The three former chief executives of St Christopher’s interviewed all describe a similar aspiration that St Christopher’s serve as a centre of innovation in end of life care with a particular ambition to increase equity of access to high-quality support.
They describe efforts to increase the reach of the hospice in recent years as an important means of achieving this; also ongoing efforts to create new and different relationships with people who live in local communities who can augment a professional response.
There have been moments, particularly since the development of a Community Action Team and during the recent pandemic, when the hospice worked particularly well with community activists and their ambitions for an amended approach to supporting people coming to the end of their lives, rather than seeking to impose a managed approach to their involvement.
These responses to redressing inequalities has served to attract some staff to the hospice, in particular those with a commitment to social justice.
The approach to innovation adopted by St Christopher’s gives priority to research as the basis for developing practice/improving care, then investment in training to disseminate best practice.
Once established, there is strong evidence that pioneers have then generated new global communities and networks to support replication and further development of ideas.
Examples over the years include the world-renowned Childhood Bereavement Network, the Leadership Fellowship in Palliative Care, centres of innovation in other countries and more. New efforts to refine the specialism of palliative care to reflect particular needs, for example those related to neurological illness, were also ignited within individuals whilst working at St Christopher’s.
I’d made it clear to Cicely when I first discussed the hospice with her, that I would like to use it as a test bed in which I could try out some of the implications of my research… I was quite surprised when in the early days of St Christopher’s, we never had time to do it, or other people didn’t think it was a good thing to do. It would upset people, they were afraid that if we started talking to people about their bereavement, they might start crying
The hospice has played an important role as a testbed for new ideas. The inter-relationship between cutting edge practice and original research are highlighted in many of the stories. The opportunities afforded to other organisations to learn from St Christopher’s, and then to contextualise, replicate and upscale new approaches are prevalent in the stories.
The model of bereavement care, initiated in 1967 developed significantly in 1973 with the recruitment of Bereavement Volunteers, expanding the service. Leaders around the world describe a similar process of experimentation – taking the notion of hospice and integrating it into hospital settings by way of example.
Over the years, funders have supported such innovation, an approach considered brave and forward thinking. The Wives Fellowship, now known as Women in Fellowship, for example, has funded work at the hospice over many decades, confident that St Christopher’s could help shape hospice and end of life care across the UK and beyond through its innovatory efforts. Relationships such as these are reflective of a belief that St Christopher’s serves as a leader in the sector.

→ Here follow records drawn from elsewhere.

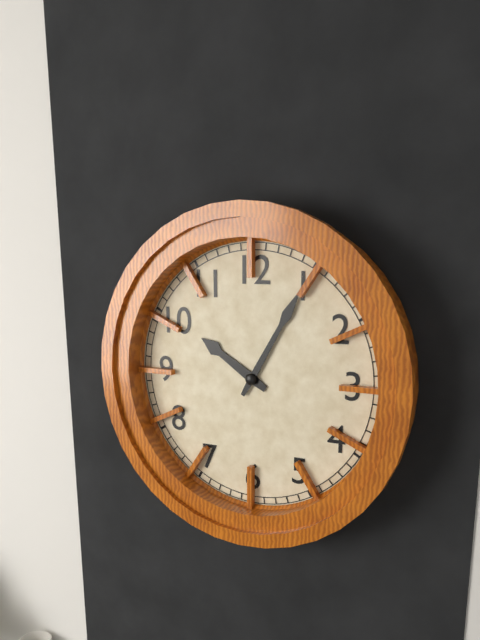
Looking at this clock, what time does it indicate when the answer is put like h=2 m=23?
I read h=10 m=5
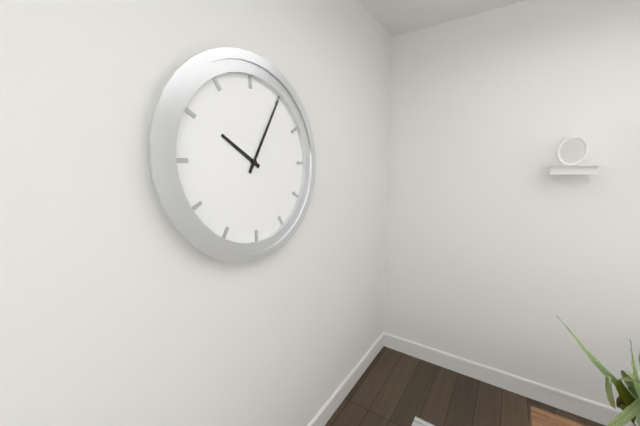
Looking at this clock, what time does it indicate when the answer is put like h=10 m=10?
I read h=10 m=5
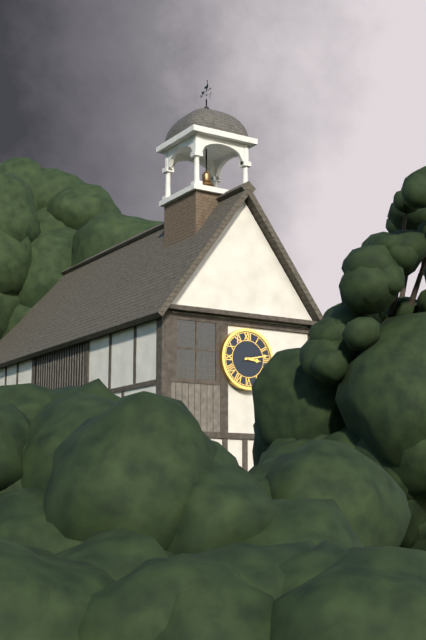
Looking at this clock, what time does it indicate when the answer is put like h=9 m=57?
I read h=3 m=13
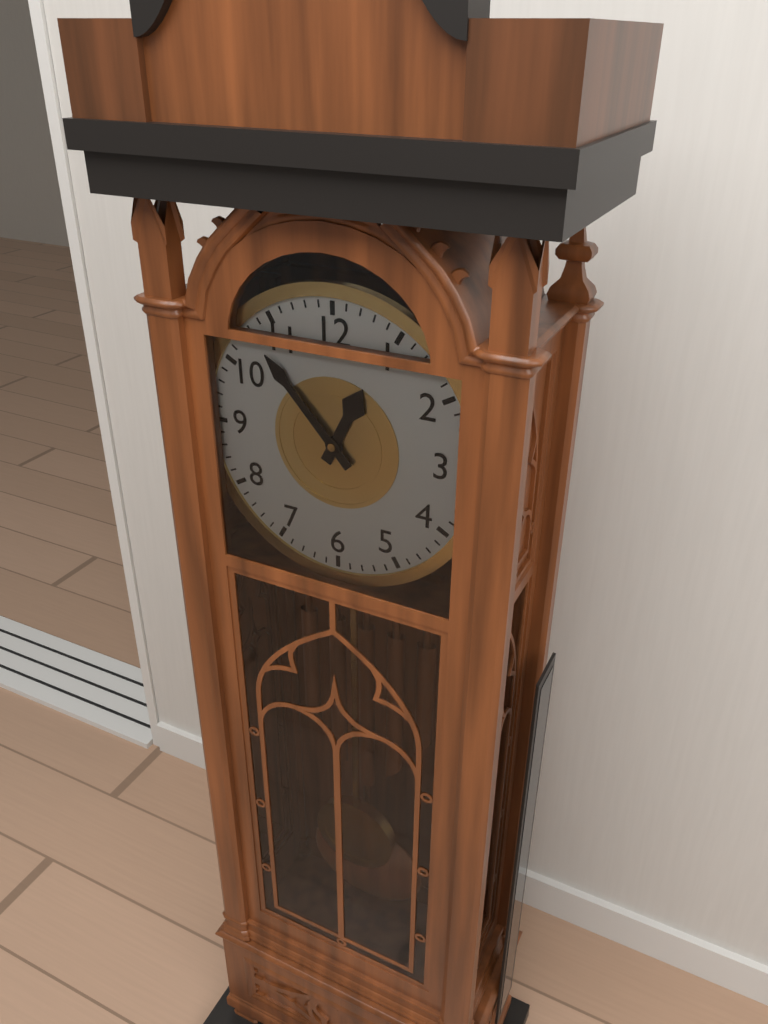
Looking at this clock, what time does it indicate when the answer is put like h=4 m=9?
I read h=12 m=53
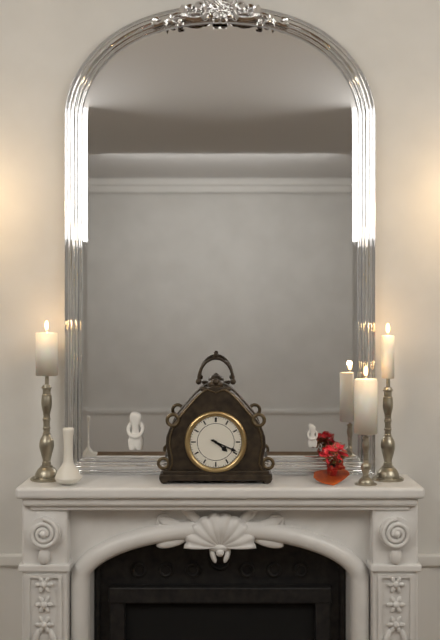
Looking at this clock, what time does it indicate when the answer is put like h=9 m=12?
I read h=4 m=19
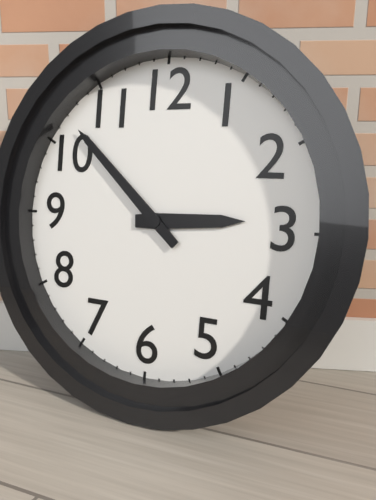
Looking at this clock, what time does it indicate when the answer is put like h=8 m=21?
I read h=2 m=52
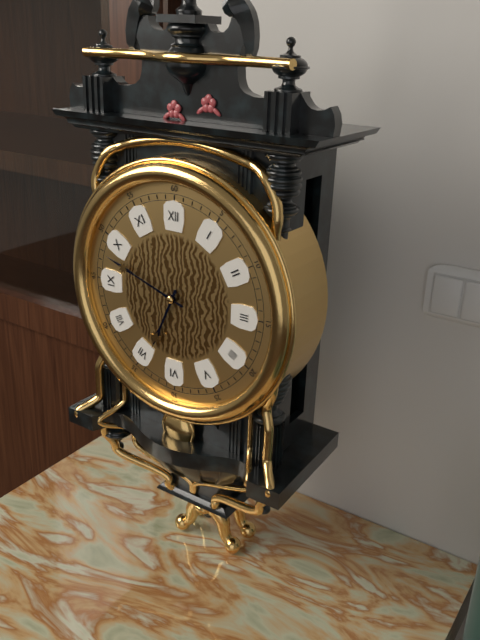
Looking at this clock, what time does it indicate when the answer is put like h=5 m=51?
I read h=6 m=48
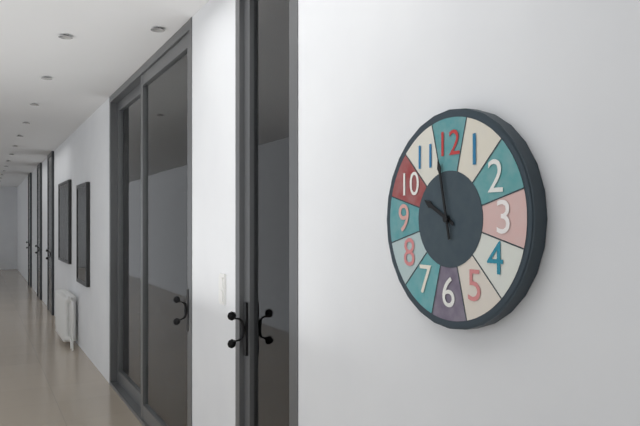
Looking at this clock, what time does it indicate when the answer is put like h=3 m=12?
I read h=9 m=58
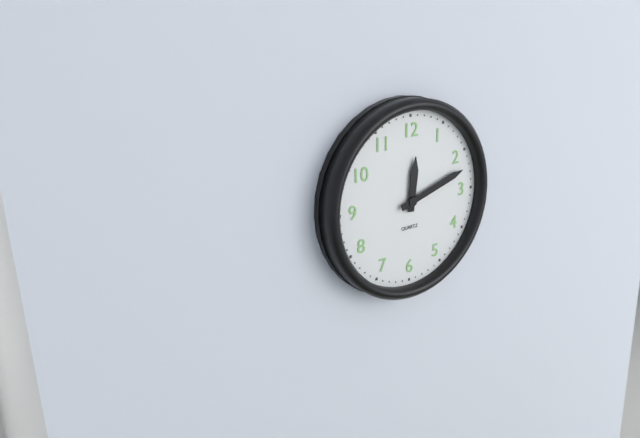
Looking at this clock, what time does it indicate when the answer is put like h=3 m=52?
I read h=12 m=12
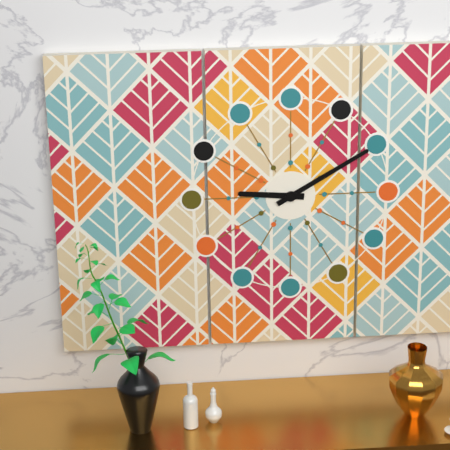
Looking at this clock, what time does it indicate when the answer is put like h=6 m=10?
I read h=9 m=10
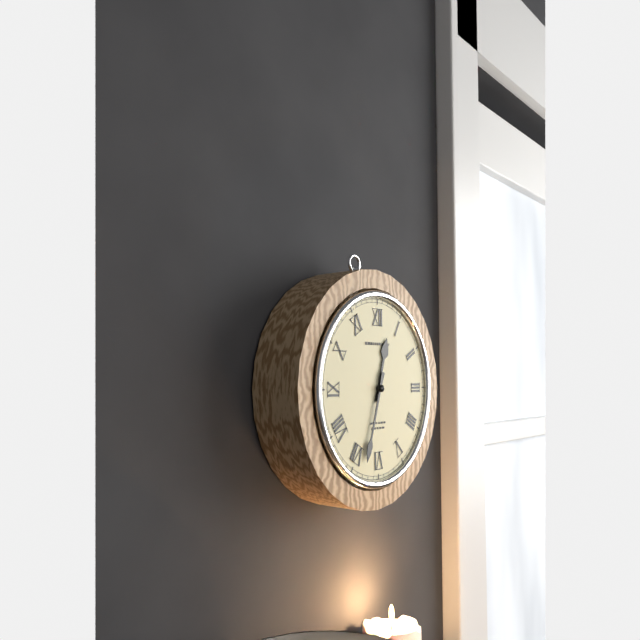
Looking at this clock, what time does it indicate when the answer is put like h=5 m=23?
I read h=12 m=33
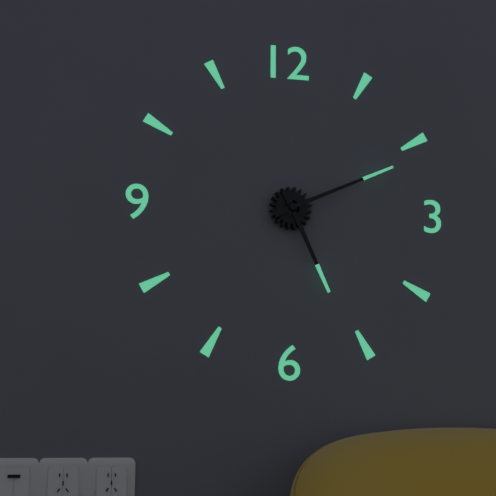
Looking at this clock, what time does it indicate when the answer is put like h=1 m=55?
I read h=5 m=11
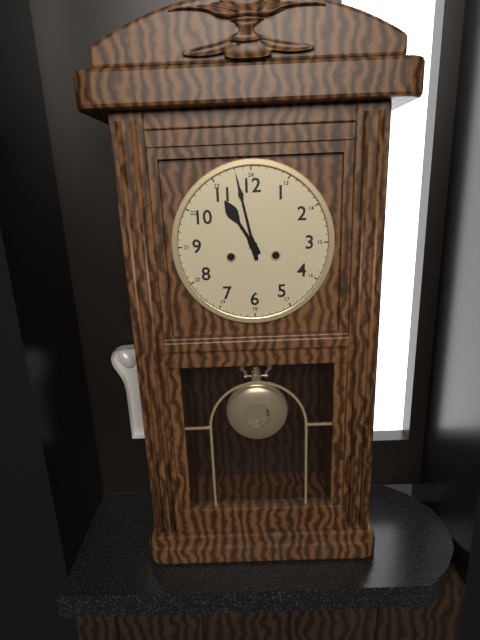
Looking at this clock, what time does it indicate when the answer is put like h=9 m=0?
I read h=10 m=58
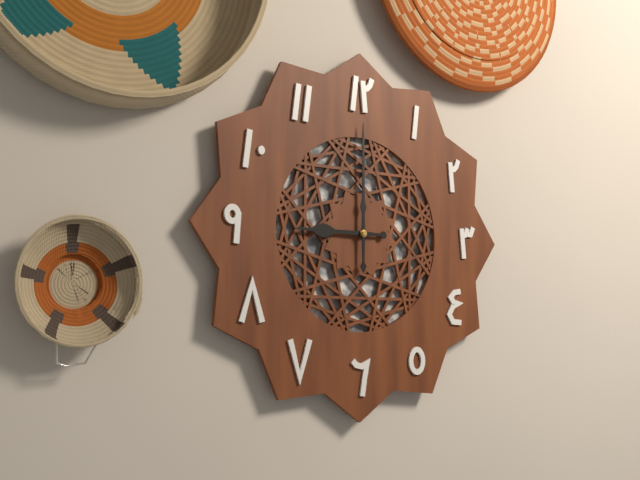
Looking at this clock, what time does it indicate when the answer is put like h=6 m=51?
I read h=9 m=0
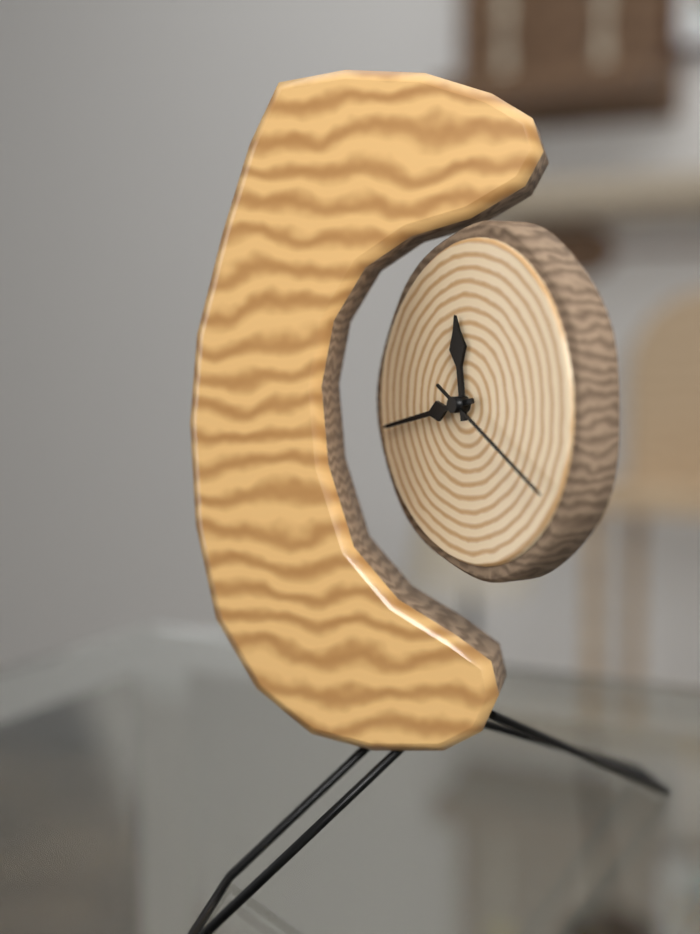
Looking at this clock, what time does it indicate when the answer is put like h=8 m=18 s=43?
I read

Finding the right place in the system to innovate has not been straightforward and people describe a recurring tension related to the degree of integration on the part of St Christopher’s within the NHS.
On one hand the independence of the hospice from the bigger health system has allowed it to innovate at speed. On the other, this position of separateness has arguably denied the hospice the opportunity to influence policy and practice in the NHS.
Contributors to the history recall deliberation on the part of Cicely Saunders and other leaders in relation to the question of how
St Christopher’s should position itself to have maximum impact. According to recent leaders, how near or far it sits in relation to the NHS will determine the degree to which it serves primarily as a clinical service.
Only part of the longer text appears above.